I think a far better way to address the issue of needing to save for retirement even if disabled is to just buy a bigger policy. If you've already got a maximum policy and feel you couldn't live on that and save for retirement, then perhaps you ought to take a closer look at your lifestyle.
But if you really would like this protection (and I recommend you get the full details on that investment account prior to purchase), keep in mind you can buy any insurance policy from any company and buy this rider as a stand-alone policy from Guardian. Other companies may also offer similar riders/policies now or in the future so always buy your disability insurance from an independent agent.
I learned from reading this article that the definition of disability is different for your main disability payment and this retirement account contribution benefit.
I will preface this by stating that I am not a fan of disability insurance to protect retirement contributions for many of the reasons outlined in the post. While today the definition of total disability for this type of coverage is different than what is available under personal policies, this was not true in the past for Guardian’s policy (which previously offered the same definition as their other policies), which included a true “Own-Occupaton” definition of total disability.
Since, in today’s marketplace, physicians have the ability to purchase up to $30,000 a month of traditional “Own-Occupation” disability insurance (by combining at least two carriers), unless a physician has “maxed out”, there is little need for this type of coverage.

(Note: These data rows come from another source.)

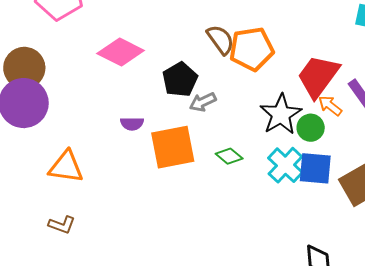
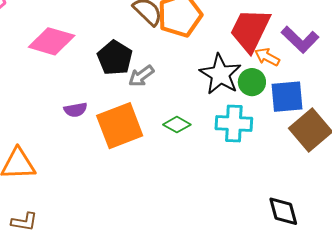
cyan cross: (285, 165) -> (234, 123), turned -30
blue square: (315, 168) -> (287, 97), moved

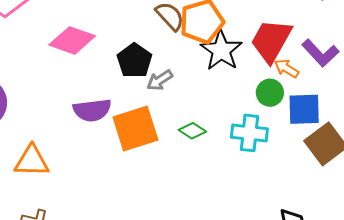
black star: (220, 74) -> (221, 50), moved
purple semicircle: (75, 110) -> (92, 110), size x1.6

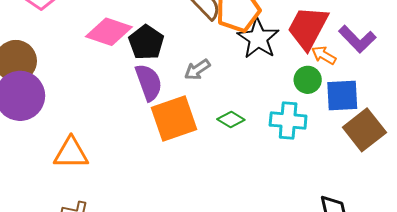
black pentagon: (134, 61) -> (146, 42), moved
purple semicircle: (92, 110) -> (149, 82), moved, turned -102

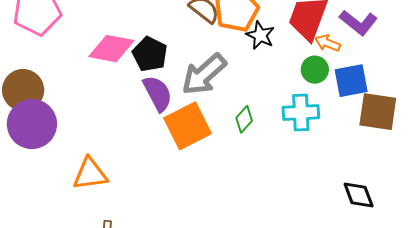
black star: (258, 39) -> (260, 35), size x0.7
gray arrow: (197, 70) -> (204, 74), size x1.8
green diamond: (231, 120) -> (244, 119), turned -72
brown square: (364, 130) -> (378, 112), turned -36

In addition, should a physician desire, they can purchase up to 65% of their earned income (minus other coverage) from Lloyd’s of London. This is due to the replacement ratio relative to earned income being reduced to roughly 30-40% using traditional carriers.
Several carriers offer this type of coverage including Guardian, MetLife, Principal, and MassMutual. Most of these companies establish the trust at the time of claim. MetLife, being the exception, with the trust is established at the time of application.
Guardian will allow insureds under age 50 to purchase up to $4,170 per month. Those insureds ages 50 and over can purchase up to $4,630 per month. One can also purchase up to 15% of their earned income, up to these limits, without actual proof of the existence of a qualified plan.
Disability insurance benefits for policies paid with after-tax dollars are received income tax-free. Disability insurance benefits for policies paid with pre-tax dollars or are employer paid would be taxable. The trust reports taxable earnings each year by issuing a 1099 to the insured. However, upon written request, the trust will reimburse the insured for any taxes paid and can it also reimburse the insured for taxes due on employer paid benefits. If an annuity is selected, there is generally no taxation on the earnings. At distribution, there is no income tax on funds distributed by the trust for which taxes have been paid.
Under Guardian’s plan, the trustee is Berkshire Bank. For trust balances under $100,000, clients can select from one of over 200 mutual funds from Federated Investors (www.federatedinvestors.com) from their equity or fixed income categories. When the balance of the trust reaches $100,000, Berkshire Bank (the trustee) assigns a senior investment officer to personally manage the trust according to the claimant investment objectives and provides full access to the capital markets.
As far as fees go, in the Declaration of Trust document, it states that the Trustee may charge reasonable and customary administrative fees for maintaining the trust and investment management fees may be charged by investment management companies with which the trust assets are invested.
your bottom line conclusions are right on meaning either increase your own occ disability coverage or plan to reduce expenses after you become disabled. when one breaks down the cost of this coverage as you have done, it isnt as valuable as it first appears. I havent done the math but i believe it is higher than the typical 3% of amount covered.
Larry-
You’ve confirmed my fears. The trust is fully taxable (why in the world would I have to request the company reimburse my taxes?) It requires you to use crappy funds (who’s ever heard of Federated Investors? They use loaded mutual funds (5.5%), which I assume you actually pay, and high ERs (1.2% on the one I looked at.) Reasonable and customary fees, in my experience, are customary, but not reasonable.
Yuck. Maxing out regular disability coverage first is definitely the way to go.